In 1950, in a paper entitled ‘Computing Machinery and Intelligence’1, Alan Turing proposed his ‘imitation game’. Now known as the Turing test, it addressed a question that seemed purely hypothetical: could machines display the kind of flexible, general cognitive competence that is characteristic of human thought, such that they could pass themselves off as humans to unaware humans?
Three-quarters of a century later, the answer looks like ‘yes’. In March 2025, the large language model (LLM) GPT-4.5, developed by OpenAI in San Francisco, California, was judged by humans in a Turing test to be human 73% of the time — more often than actual humans were2. Moreover, readers even preferred literary texts generated by LLMs over those written by human experts3.
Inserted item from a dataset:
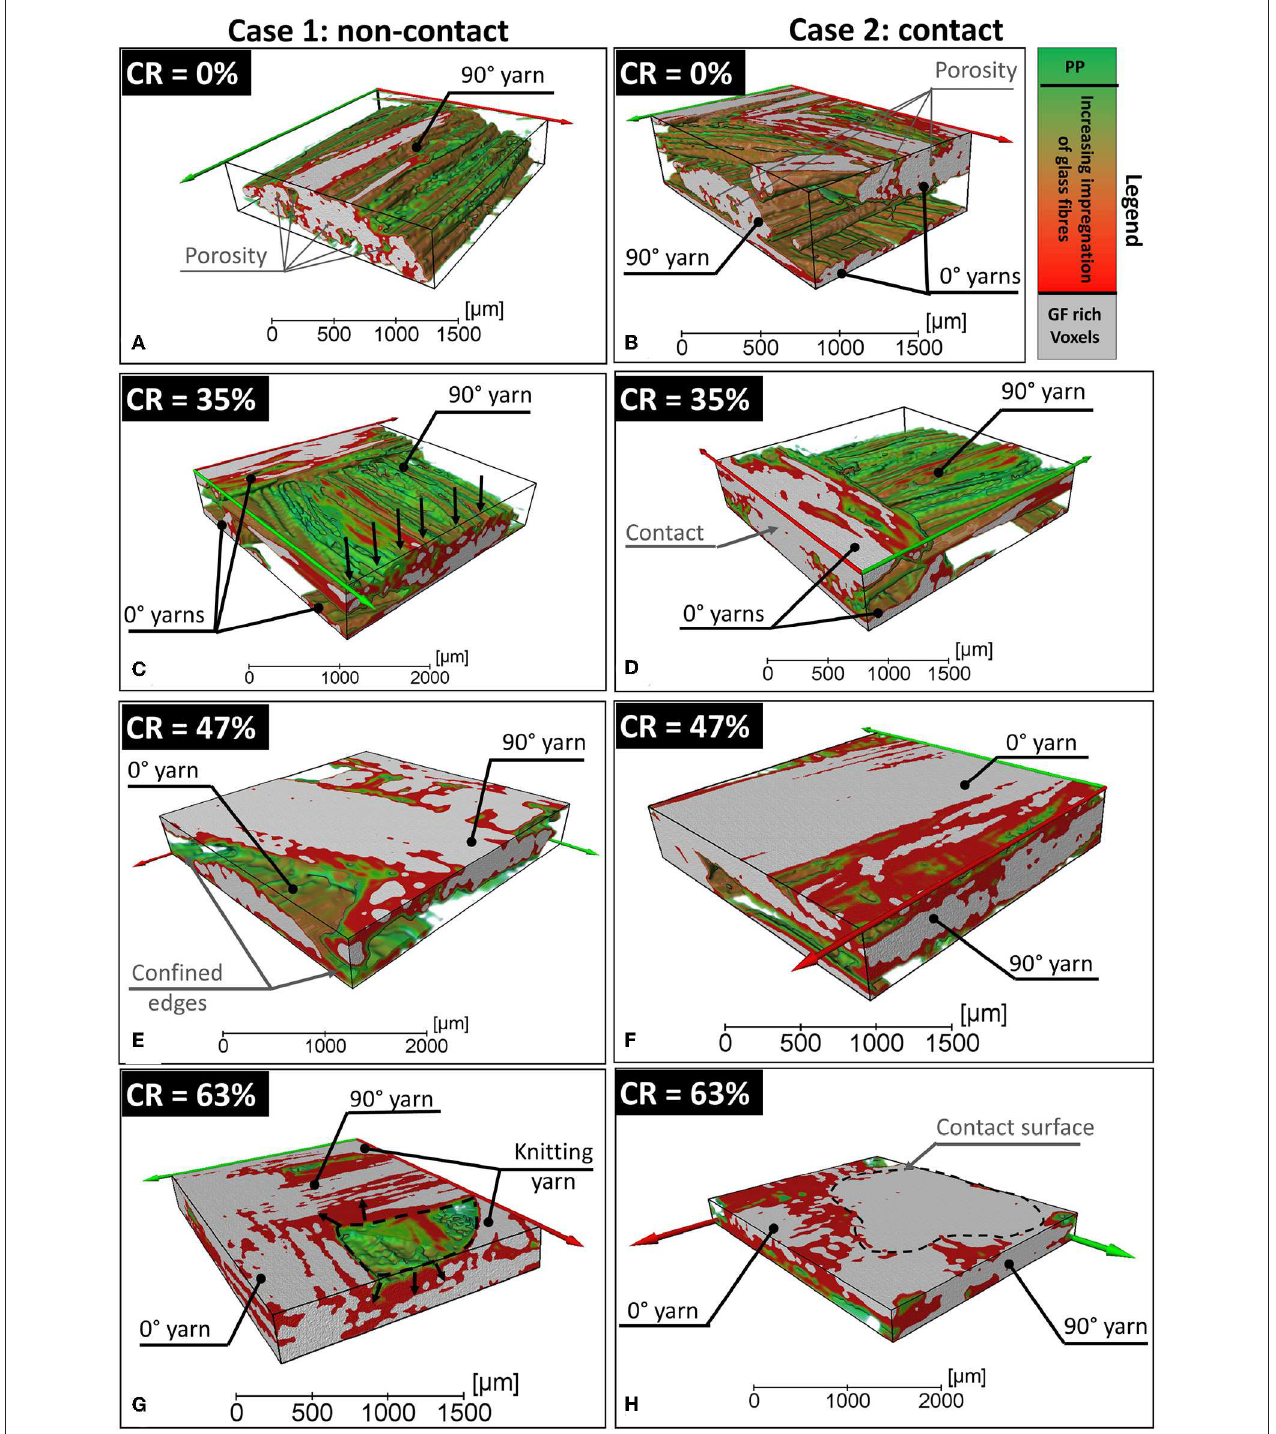
FIGURE 11 | Impregnation degree of reinforcement yarns in the case of non-contact (A,C,E,G) and contact (B,D,F,H) .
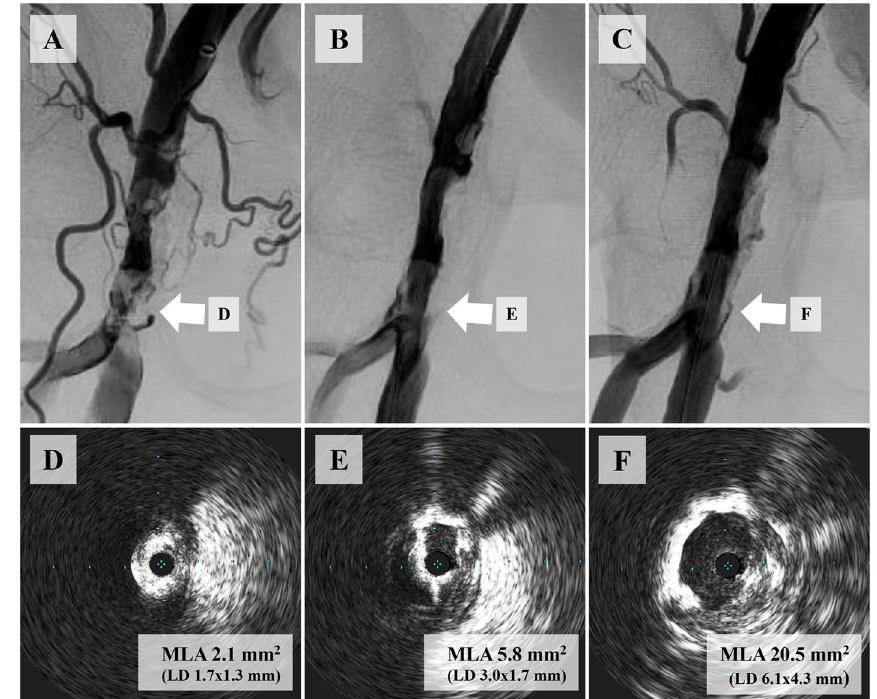
Fig. 1 Representative case of lesion morphology and IVUS-evaluated MLA before and after fracking and balloon angioplasty. A Initial angiography shows a severely calcified plaque in the right CFA. B Initial IVUS evaluation demonstrates a preprocedural MLA of 2.1 mm 2 (LD, 1.7 Subsequent angiography and IVUS show residual stenosis of 33% and a periprocedural MLA of 5.8 mm 2 (LD, 3.0 using a 7.0 mm noncompliant balloon. E After fracking, the final angiography shows a satisfactory image with a stenosis rate of 17%. F Post-fracking IVUS evaluation demonstrates a postprocedural MLA of 20.5 mm 2 (LD, 6.1 diameter; MLA, minimum lumen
This is far from all. LLMs have achieved gold-medal performance at the International Mathematical Olympiad, collaborated with leading mathematicians to prove theorems4, generated scientific hypotheses that have been validated in experiments5, solved problems from PhD exams, assisted professional programmers in writing code, composed poetry and much more — including chatting 24/7 with hundreds of millions of people around the world. In other words, LLMs have shown many signs of the sort of broad, flexible cognitive competence that was Turing’s focus — what we now call ‘general intelligence’, although Turing did not use the term.